Fatca, which was implemented by the US in 2010, requires all non-US financial institutions to search their records for US domiciled clients and report their assets and identities to the US Department of the Treasury.
Opportunity to specialise
Anne Liebgott, who founded a platform that connects US expats with SEC- registered financial advisers called americanswelcome.swiss, says the implementation of Fatca meant many Swiss financial institutions ended their dealings with US clients.
“There are still a number of financial institutions that just do not want to deal with the processes of Fatca” Liebgott said.

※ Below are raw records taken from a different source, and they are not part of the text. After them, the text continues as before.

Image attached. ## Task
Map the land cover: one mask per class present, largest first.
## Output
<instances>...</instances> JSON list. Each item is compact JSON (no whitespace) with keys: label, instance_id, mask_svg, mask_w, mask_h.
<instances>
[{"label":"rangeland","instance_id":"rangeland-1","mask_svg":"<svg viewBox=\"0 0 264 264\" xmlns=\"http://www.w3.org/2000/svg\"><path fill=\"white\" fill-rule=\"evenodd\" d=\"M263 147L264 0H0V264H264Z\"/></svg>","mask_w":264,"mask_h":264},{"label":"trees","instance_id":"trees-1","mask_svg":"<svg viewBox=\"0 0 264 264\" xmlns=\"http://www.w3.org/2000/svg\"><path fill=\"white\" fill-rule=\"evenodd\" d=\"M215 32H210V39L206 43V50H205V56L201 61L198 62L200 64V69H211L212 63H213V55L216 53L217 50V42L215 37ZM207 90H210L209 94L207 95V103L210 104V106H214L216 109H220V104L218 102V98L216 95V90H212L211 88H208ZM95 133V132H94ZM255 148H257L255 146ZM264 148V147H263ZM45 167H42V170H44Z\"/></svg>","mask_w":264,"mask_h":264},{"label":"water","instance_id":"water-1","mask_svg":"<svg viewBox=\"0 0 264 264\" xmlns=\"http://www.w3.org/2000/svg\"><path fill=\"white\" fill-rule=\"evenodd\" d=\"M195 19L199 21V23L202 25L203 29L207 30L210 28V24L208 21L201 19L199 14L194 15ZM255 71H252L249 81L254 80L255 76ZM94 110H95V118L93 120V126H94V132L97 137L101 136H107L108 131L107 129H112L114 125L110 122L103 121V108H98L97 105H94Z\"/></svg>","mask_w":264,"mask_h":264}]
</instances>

She said a major development of Fatca was that only Swiss financial advisers registered with the US Securities and Exchange Commission (SEC) can now provide cross-border services to US domiciled clients without restrictions.
"It is pretty simple – either you comply or you are out of business," - Oliver Hohermuth.
Daniel Zurbruegg, a Swiss SEC-certified financial adviser from BFI Infinity, agreed that Fatca has resulted in Swiss IFA’s having to specialise if they want to maintain dealings with US clients.
“I think it [Fatca] created a reaction in that firms either specialise on US business or they simply don’t do it anymore.
“The reality today is that with increasing regulation and complexity, it is impossible to serve ten markets at the same time,” Zurbruegg said.
He said firms that have specialised are now much better positioned and equipped to deal with US clients.
“We certainly regard our firm as being modern and well positioned, kind of the new version of Swiss private banking,” he said.
Oliver Hohermuth, director at Reyl Overseas, says he would describe Fatca as an “enhanced reporting requirement” rather than a regulatory overhaul.
“It is pretty simple – either you comply or you are out of business,” Hohermuth said.
“As an SEC-registered investment adviser, we have been operating under the law as defined by the U.S. regulator from the beginning,” he said.